### INSTRUCTIONS TO FOLLOW
The records below are to be duplicated character for character.

### EXERCISE MATERIAL
# # # #

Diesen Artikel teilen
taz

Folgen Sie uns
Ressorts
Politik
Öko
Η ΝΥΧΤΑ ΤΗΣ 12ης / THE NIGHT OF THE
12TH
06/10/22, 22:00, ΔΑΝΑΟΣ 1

# # # #

### PROBLEM SOLUTION
Diesen Artikel teilen
taz

Folgen Sie uns
Ressorts
Politik
Öko
Η ΝΥΧΤΑ ΤΗΣ 12ης / THE NIGHT OF THE
12TH
06/10/22, 22:00, ΔΑΝΑΟΣ 1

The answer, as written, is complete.